■ Document section:
"""

Forums › Ask ACCA Tutor Forums › Ask the Tutor ACCA PM Exams › target costong

  • This topic has 4 replies, 3 voices, and was last updated 1 year ago by cocobae.
Viewing 5 posts - 1 through 5 (of 5 total)
  • Author
    Posts
  • December 4, 2023 at 2:57 pm #696003
    Mhoka
    Participant
    • Topics: 3
    • Replies: 1
    • ☆

    Triple E Ltd. manufactures a range of electronics products. Technical staff recently developed
    a design for a new type of in-car music player which can be used to play DVDs, digital
    downloads, and cassette tapes. The board of the company has asked the marketing, financial,
    and production directors to evaluate the design before a decision is made as to whether to begin
    production of the music player.
    The marketing director has suggested that $90.00 would be a suitable selling price for the music
    player and that 600 units per annum would be sold at this price. Variable selling costs would
    amount to $10 per unit sold.
    The financial director has estimated that the new capital equipment required in order to
    manufacture the music player would cost $300 000. The company requires an annual return on
    investment (ROI) of 8% on all capital investments.
    The production director has not yet finalized her estimate of the cost of manufacturing the
    music player.

"""

■ Source material:
"""

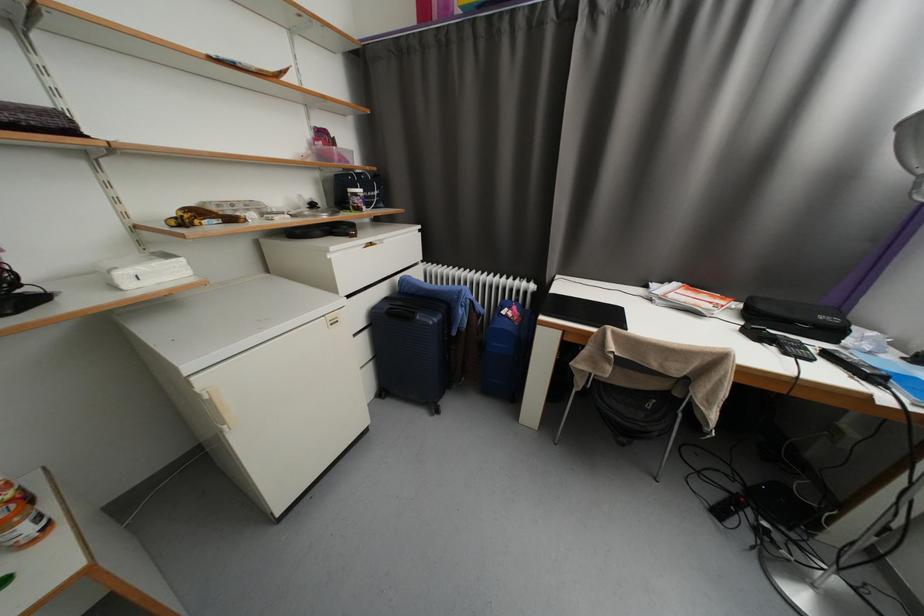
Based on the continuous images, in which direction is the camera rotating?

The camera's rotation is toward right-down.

"""
"""

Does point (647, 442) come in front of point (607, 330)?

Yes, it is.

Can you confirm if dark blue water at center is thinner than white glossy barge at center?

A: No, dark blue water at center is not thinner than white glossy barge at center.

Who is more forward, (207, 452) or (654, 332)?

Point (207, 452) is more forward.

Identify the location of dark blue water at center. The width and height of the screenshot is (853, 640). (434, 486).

"""
"""

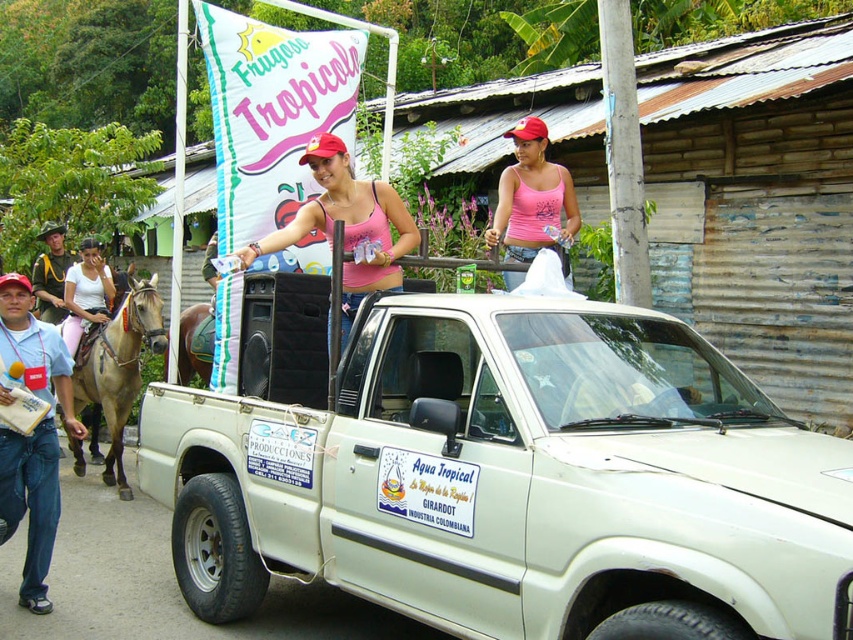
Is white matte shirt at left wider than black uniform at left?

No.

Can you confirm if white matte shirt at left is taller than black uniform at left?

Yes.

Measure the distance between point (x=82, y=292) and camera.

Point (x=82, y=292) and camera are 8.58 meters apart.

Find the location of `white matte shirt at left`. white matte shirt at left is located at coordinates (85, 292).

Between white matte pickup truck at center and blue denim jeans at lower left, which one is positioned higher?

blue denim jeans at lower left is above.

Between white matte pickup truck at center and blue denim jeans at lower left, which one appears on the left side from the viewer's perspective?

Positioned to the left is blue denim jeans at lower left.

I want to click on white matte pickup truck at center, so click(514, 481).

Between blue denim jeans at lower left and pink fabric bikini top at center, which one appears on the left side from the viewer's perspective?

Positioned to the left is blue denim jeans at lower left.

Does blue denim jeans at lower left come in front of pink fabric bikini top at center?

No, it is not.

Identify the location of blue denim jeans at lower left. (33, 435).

"""

■ Questions:
1. Please reproduce the forum post on target costing word for word.
2. Rewrite the rows starting at the one containing "I want to click" and ending at the one containing "Between blue denim", with "pickup truck" changed to "delivery van" and everything else left as it is. Give only those rows.
The forum post and the rows have nothing to do with each other.

■ Answers for each item:
1.
Forums › Ask ACCA Tutor Forums › Ask the Tutor ACCA PM Exams › target costong

  • This topic has 4 replies, 3 voices, and was last updated 1 year ago by cocobae.
Viewing 5 posts - 1 through 5 (of 5 total)
  • Author
    Posts
  • December 4, 2023 at 2:57 pm #696003
    Mhoka
    Participant
    • Topics: 3
    • Replies: 1
    • ☆

    Triple E Ltd. manufactures a range of electronics products. Technical staff recently developed
    a design for a new type of in-car music player which can be used to play DVDs, digital
    downloads, and cassette tapes. The board of the company has asked the marketing, financial,
    and production directors to evaluate the design before a decision is made as to whether to begin
    production of the music player.
    The marketing director has suggested that $90.00 would be a suitable selling price for the music
    player and that 600 units per annum would be sold at this price. Variable selling costs would
    amount to $10 per unit sold.
    The financial director has estimated that the new capital equipment required in order to
    manufacture the music player would cost $300 000. The company requires an annual return on
    investment (ROI) of 8% on all capital investments.
    The production director has not yet finalized her estimate of the cost of manufacturing the
    music player.

2.
I want to click on white matte delivery van at center, so click(514, 481).

Between blue denim jeans at lower left and pink fabric bikini top at center, which one appears on the left side from the viewer's perspective?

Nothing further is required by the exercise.